What this exercise asks:
**a)** Translate this sentence from the zinc transport text into Spanish: "Zinc is distributed at large transmembrane and vesicular gradients."
**b)** Reproduce the passage of the zinc transport text starting with "A schematic representation" and going on through "on multiple organelles.".

Mechanism and regulation of cellular zinc transport

Abstract

Zinc is an essential cofactor for the activity and folding of up to ten percent of mammalian proteins and can modulate the function of many others. Because of the pleiotropic effects of zinc on every aspect of cell physiology, deficits of cellular zinc content, resulting from zinc deficiency or excessive rise in its cellular concentration, can have catastrophic consequences and are linked to major patho-physiologies including diabetes and stroke. Thus, the concentration of cellular zinc requires establishment of discrete, active cellular gradients. The cellular distribution of zinc into organelles is precisely managed to provide the zinc concentration required by each cell compartment. The complexity of zinc homeostasis is reflected by the surprisingly large variety and number of zinc homeostatic proteins found in virtually every cell compartment. Given their ubiquity and importance, it is surprising that many aspects of the function, regulation, and crosstalk by which zinc transporters operate are poorly understood. In this mini-review, we will focus on the mechanisms and players required for generating physiologically appropriate zinc gradients across the plasma membrane and vesicular compartments. We will also highlight some of the unsolved issues regarding their role in cellular zinc homeostasis.

Figure 1

A schematic representation on the mechanisms of zinc homeostasis in mammalian cells. Zinc is distributed at large transmembrane and vesicular gradients. These are generated by the orchestrated activity of multiple zinc transporters and regulators of zinc transport. For the sake of simplicity, the ZnT2-10 have been illustrated on a single compartment although they may be found on multiple organelles.

Figure 2

Expression of ZnT-1 is followed by attenuation of Zn²⁺ influx and toxicity. A. HEK-293 cells were co-transfected with ZnT-1 and LTCC plasmids, or with LTCC only. Cells were loaded with Fura-2 (5 μM), which is also a highly sensitive Zn²⁺ dye, and imaged while superfusing with a high K⁺ Ringer’s solution (50mM) thereby opening the LTCC in the presence of Zn²⁺ (200 μM). B. Neurons were transfected with a ZnT-1 siRNA construct or control siRNA. Zn²⁺ (200 μM) was applied to a neuronal culture in the presence of high K ⁺ Ringer’s (ten minutes). Cell death was determined 24 h later using LDH.

Supplied material:
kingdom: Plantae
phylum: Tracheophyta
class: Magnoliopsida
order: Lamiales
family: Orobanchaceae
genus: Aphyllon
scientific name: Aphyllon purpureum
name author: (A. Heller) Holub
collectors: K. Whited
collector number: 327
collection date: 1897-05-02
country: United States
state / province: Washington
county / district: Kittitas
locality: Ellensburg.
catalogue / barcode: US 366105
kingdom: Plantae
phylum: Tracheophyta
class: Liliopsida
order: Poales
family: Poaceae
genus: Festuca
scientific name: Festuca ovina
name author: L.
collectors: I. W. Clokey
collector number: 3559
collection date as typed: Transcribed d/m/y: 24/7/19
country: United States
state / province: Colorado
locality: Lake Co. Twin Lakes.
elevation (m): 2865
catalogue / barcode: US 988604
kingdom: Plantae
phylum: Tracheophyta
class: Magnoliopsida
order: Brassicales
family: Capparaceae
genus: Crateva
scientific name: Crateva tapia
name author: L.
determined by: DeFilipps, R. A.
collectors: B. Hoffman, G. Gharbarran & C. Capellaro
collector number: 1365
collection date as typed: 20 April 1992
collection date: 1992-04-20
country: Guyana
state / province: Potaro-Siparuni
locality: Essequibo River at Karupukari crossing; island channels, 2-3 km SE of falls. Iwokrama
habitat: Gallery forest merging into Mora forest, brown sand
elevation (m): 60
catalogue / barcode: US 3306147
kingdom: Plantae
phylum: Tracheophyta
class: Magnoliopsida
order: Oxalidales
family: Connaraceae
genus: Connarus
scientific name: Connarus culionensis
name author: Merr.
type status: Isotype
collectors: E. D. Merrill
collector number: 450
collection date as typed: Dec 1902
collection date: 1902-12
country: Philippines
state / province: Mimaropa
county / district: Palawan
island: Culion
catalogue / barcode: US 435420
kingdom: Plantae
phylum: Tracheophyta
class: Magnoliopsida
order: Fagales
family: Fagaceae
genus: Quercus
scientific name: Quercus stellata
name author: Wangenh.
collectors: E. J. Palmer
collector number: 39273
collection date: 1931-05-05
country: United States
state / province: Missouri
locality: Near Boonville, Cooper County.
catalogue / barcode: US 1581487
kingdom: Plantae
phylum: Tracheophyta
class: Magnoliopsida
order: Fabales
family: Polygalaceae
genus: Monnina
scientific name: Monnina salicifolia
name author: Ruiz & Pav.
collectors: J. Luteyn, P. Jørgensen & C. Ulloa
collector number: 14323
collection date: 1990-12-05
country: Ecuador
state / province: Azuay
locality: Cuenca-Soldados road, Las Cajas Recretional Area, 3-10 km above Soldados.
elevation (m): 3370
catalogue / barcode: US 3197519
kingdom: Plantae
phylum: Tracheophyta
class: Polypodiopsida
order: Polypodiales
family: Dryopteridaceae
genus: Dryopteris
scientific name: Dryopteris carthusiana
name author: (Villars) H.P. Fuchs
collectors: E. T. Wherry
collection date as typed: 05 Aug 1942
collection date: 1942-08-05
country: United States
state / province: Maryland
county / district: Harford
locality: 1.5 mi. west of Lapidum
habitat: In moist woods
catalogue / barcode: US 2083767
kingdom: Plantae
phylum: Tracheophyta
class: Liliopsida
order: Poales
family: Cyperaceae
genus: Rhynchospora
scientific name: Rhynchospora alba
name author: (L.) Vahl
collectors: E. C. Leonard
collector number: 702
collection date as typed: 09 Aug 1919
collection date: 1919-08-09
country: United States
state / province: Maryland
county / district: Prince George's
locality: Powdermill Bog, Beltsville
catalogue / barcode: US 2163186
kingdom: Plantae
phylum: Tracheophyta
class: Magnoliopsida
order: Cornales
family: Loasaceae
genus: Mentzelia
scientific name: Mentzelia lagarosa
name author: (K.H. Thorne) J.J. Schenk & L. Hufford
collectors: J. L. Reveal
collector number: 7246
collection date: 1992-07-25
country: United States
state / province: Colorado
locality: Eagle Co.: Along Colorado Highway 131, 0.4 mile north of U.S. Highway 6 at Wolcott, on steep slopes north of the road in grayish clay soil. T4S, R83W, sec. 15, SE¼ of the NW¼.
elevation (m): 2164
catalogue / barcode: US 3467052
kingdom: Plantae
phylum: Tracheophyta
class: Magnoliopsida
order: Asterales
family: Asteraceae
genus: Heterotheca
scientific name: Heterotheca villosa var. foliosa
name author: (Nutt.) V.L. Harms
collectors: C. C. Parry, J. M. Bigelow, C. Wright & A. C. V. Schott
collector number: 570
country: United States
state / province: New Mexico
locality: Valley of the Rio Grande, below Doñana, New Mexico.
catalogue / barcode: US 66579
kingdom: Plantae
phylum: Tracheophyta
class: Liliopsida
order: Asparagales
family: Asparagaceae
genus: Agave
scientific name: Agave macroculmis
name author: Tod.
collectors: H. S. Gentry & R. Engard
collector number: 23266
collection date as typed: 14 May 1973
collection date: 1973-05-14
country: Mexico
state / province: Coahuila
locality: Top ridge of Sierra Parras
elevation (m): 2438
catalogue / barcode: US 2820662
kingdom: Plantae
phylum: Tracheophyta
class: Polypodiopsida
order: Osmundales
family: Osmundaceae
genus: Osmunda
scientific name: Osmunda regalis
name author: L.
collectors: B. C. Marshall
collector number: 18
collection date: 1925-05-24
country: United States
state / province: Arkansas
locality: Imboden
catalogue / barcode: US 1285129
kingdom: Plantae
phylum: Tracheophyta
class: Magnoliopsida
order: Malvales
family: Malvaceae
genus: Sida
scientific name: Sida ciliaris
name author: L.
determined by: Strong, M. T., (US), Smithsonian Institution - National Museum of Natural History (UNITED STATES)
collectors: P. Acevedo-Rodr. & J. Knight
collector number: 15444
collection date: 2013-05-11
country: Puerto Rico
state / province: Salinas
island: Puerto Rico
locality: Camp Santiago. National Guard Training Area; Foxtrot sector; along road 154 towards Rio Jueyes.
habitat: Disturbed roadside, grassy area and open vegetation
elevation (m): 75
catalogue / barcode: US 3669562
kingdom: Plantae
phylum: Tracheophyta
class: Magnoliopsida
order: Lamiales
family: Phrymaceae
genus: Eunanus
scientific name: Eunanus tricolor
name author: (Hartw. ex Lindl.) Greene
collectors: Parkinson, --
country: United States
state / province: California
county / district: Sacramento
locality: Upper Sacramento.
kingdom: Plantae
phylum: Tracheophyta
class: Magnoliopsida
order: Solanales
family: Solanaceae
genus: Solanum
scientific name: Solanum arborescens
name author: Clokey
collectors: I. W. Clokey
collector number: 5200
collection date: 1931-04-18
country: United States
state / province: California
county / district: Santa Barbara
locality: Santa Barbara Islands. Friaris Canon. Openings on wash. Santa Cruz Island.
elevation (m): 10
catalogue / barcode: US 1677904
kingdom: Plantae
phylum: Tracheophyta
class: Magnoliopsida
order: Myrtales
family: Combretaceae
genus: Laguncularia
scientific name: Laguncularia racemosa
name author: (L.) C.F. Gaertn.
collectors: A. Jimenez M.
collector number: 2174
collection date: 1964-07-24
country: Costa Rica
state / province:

Answer set:
**a)** El zinc se distribuye en grandes gradientes transmembrana y vesiculares.

**b)**
A schematic representation on the mechanisms of zinc homeostasis in mammalian cells. Zinc is distributed at large transmembrane and vesicular gradients. These are generated by the orchestrated activity of multiple zinc transporters and regulators of zinc transport. For the sake of simplicity, the ZnT2-10 have been illustrated on a single compartment although they may be found on multiple organelles.